Computational tools to enlighten dark areas of cancer genetics

                                            Xiaosong Wang

In biomedical research, integrated computational and wet-lab teams offer possibilities to quickly test hypotheses, interpret data, and find mistakes. The interchange calls for the kind of flexible, responsive, and powerful computing and consulting resources offered by the Center for Research Computing.

Xiaosong Wang, associate professor in pathology and biomedical Informatics, leads the Computational Genomics and Translational Cancer Biology lab in the Pitt Cancer Institute. This unified computational and wet laboratory explores cancer genomics using next generation sequencing and genome profiling in a multidisciplinary approach uniting researchers in bioinformatics, genetics, and molecular and cell biology. The lab’s guiding principle is translational “bench to bedside” research – transforming genomic data into precision medicine to battle cancers, particularly breast cancer.

The lab targets what Wang describes as underexplored aspects of the cancer genome – cryptic structural mutations, mutations that are not visible until combined with other mutations.

“These are dark areas of breast cancer,” says Wang. “There are very few genetic biomarkers for more aggressive breast cancers. We are looking at the structural aspect, analyzing data at the whole genome sequencing level and analyzing the structural mutations in the sequence.”

The work relies heavily on compute power and support from CRC.

“In our research, we build our own computational tools that require quick feedback from the CRC support team to debug.” explains Wang, who sits on CRC’s advisory committee. “With the outstanding support from CRC, we get a response within a few hours for the tickets that might otherwise take days in other supercomputing resources we have used. CRC is a fantastic resource.”

Genomic sequencing data exists in multiple molecular levels that must be fused together to create a valuable analysis. The Wang lab combines data found in databases of RNA and genome sequencing, DNA copy numbers, gene expressions, and functional gene set signatures (characteristic patterns of DNA aberrations, or pathways in the genome), among others. The lab develops computational methods to integrate multidimensional genomic data using CRC resources.

Gene set signatures could be redundant because sources follow different rules for nomenclature and categorizing them. To be valuable, a tool must be able to flag redundant data and filter through only unique signatures. Post-doc Xu Chia and graduate student Sanghoon Lee in Wang’s lab helped develop a powerful computational method that brings together comprehensive sets of molecular data to interpret complex changes in gene signatures. The two-stage method substantially improves the possibilities of quantifying novel gene and pathway functions across the entire genome.

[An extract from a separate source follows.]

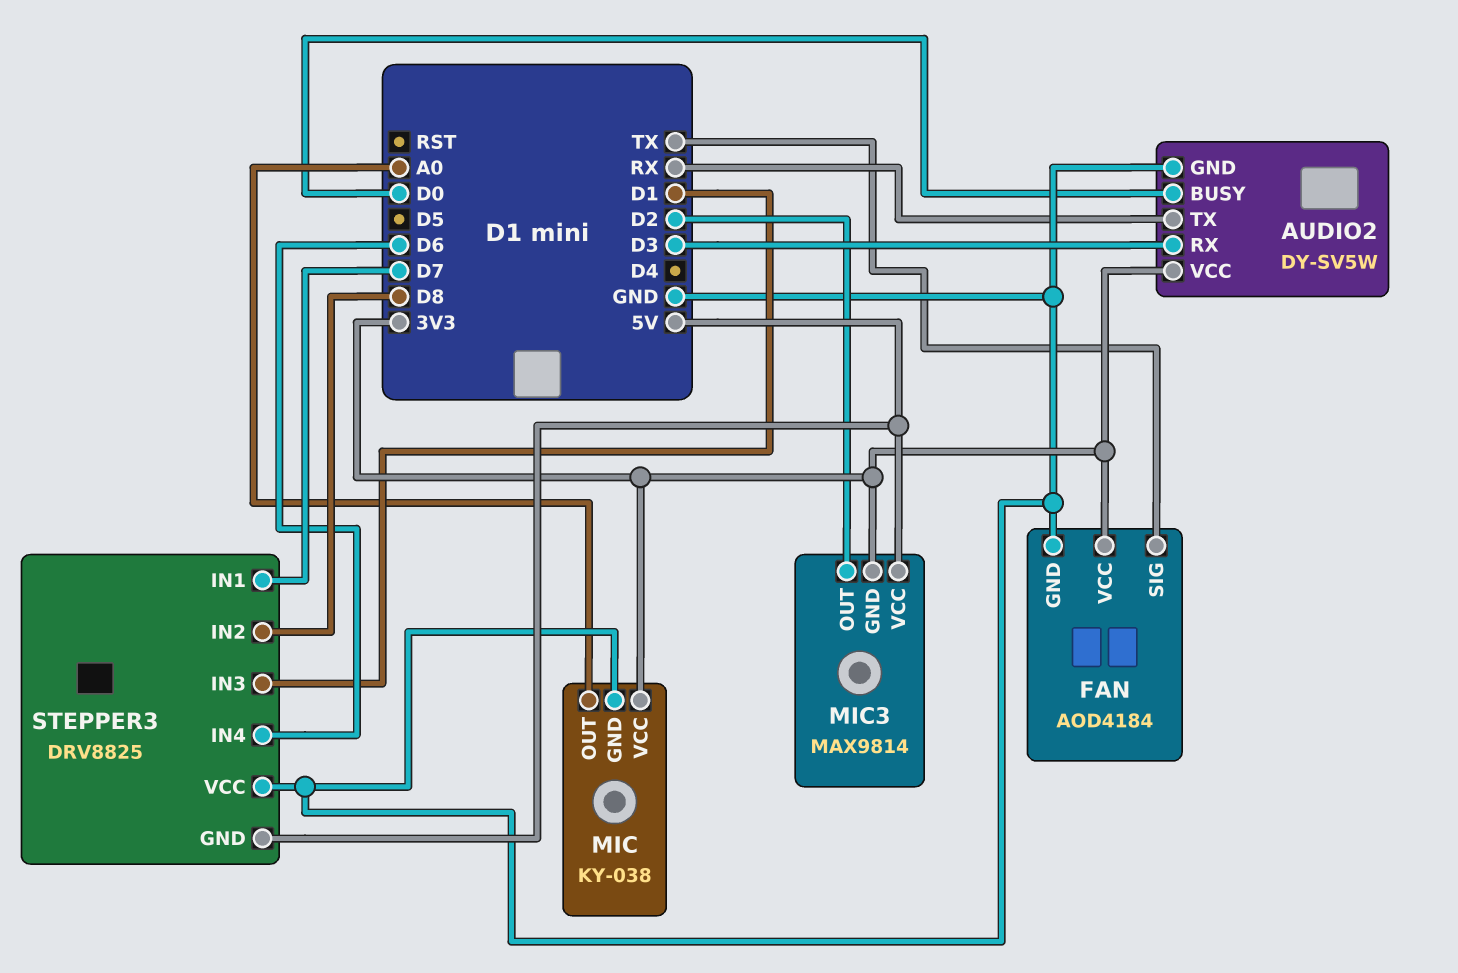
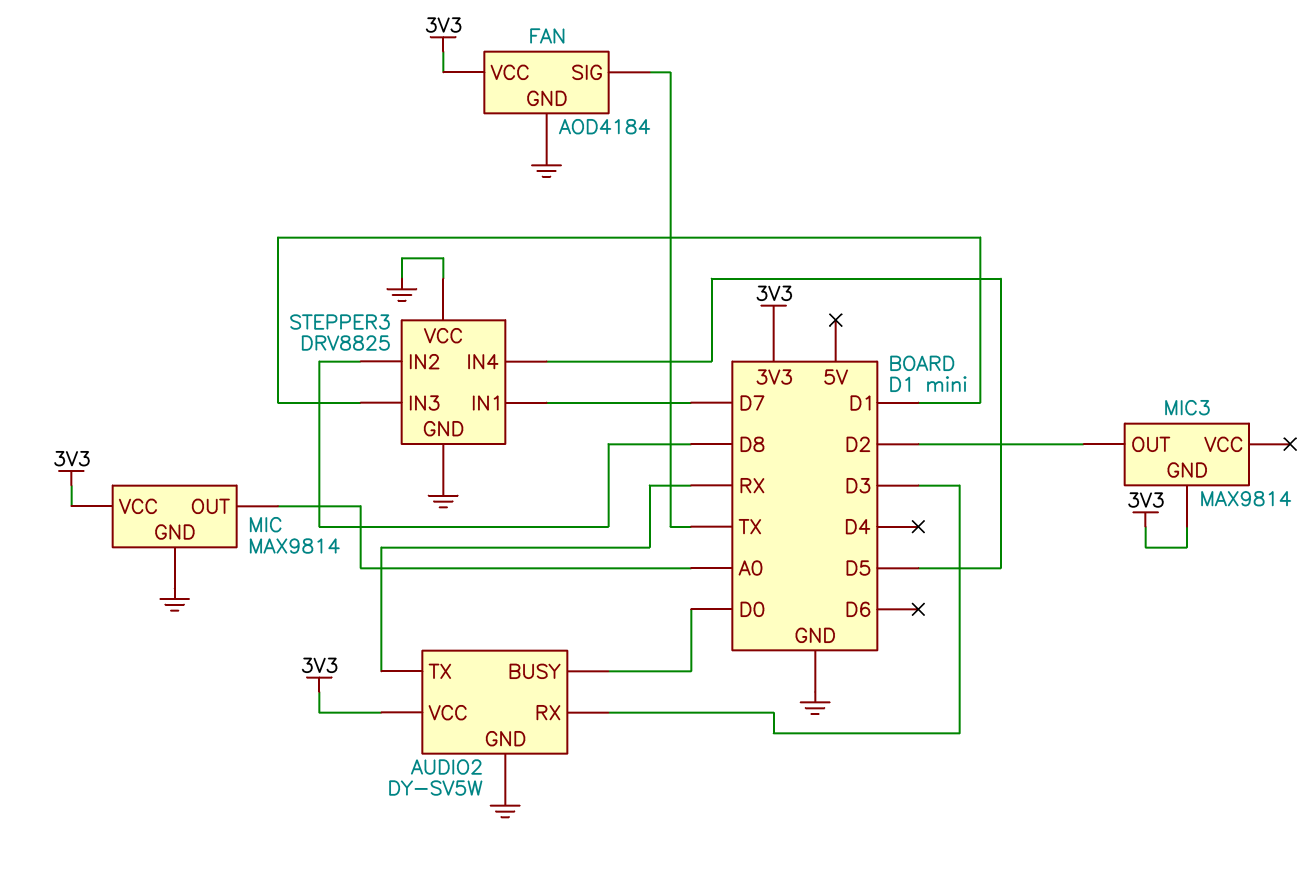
MIC: KY-038 -> MAX9814
MIC3 pin VCC: 5V -> none
STEPPER3 pin GND: 5V -> GND
STEPPER3 pin IN4: D6 -> D5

In the first stage, an algorithm known as a universal ConSig (uniConSig) analysis pulls selected characteristics associated with a gene from several databases – and repeats the process in thousands of iterations while the gene signatures are compared to signatures in lists of experimental genes. In the second stage, those pathways are analyzed via an algorithm called Concept Signature Enrichment Analysis (CSEA), which quantifies precise functional associations between molecular markers by interpreting their shared pathways. Understanding shared pathways could have wide applications in discovering gene functions underlying diseases.

“To simplify, UniConSig scores the gene by function, then CSEA scores pathways by gene set signature,” Lee explains. “When compared to known methods, CSEA outperforms the Gene Set Enrichment Analysis, which is the widely used method to determine the pathways enriched in a defined experimental gene set.”

The wet laboratory and computational wings of the Wang lab work in tandem. The wet lab sequences tissue samples of tumors, and that raw data goes to Lee along with data from sources like the Cancer Genomic Project at the Wellcome Sanger Institute. He uses CRC’s advanced next generation sequencing resources to standardize the data and analyze it using the unique computational tools developed in the lab.

“So if the wet lab wants to test structural mutations that might be in a patient sample, we look for rearranged genes computationally – to validate the result, the wet lab performs clinical studies on the sample looking for the same mutation, and performs genetic engineering to over-express or deplete the mutation in the cell line.”

Lee relies on CRC’s high-throughput computing cluster to process the daunting volumes of transcriptome (the sequences of messenger RNA) and genomic sequencing data from several large cancer genome projects.

CRC research faculty consultant Fangping Mu works with biomedical informatics researchers processing genomic data using Pitt CRC’s high-throughput computing cluster. “In my lab I can’t run multiple jobs. At CRC I can run jobs for several projects at once. When we have issues, Fangping usually responds in real time.”

“Bioinformatics analyses involve transferring files in parallel through a series of steps, called a pipeline or a workflow,” Mu explains. “Typically, these transformations are done by existing command line software. But very often software packages are not compatible. Pitt CRC installs and configures the analysis packages, but I also spend a lot of time debugging.”

“Fangping is ultra-helpful, ultra-responsive,” says Wang. “He saves us from substantial problems and delays so we can concentrate on this work, which is very new. Some areas in cancer are known, but some are untouched. We need to develop the tools to enlighten that unknown area. We develop those tools with CRC.”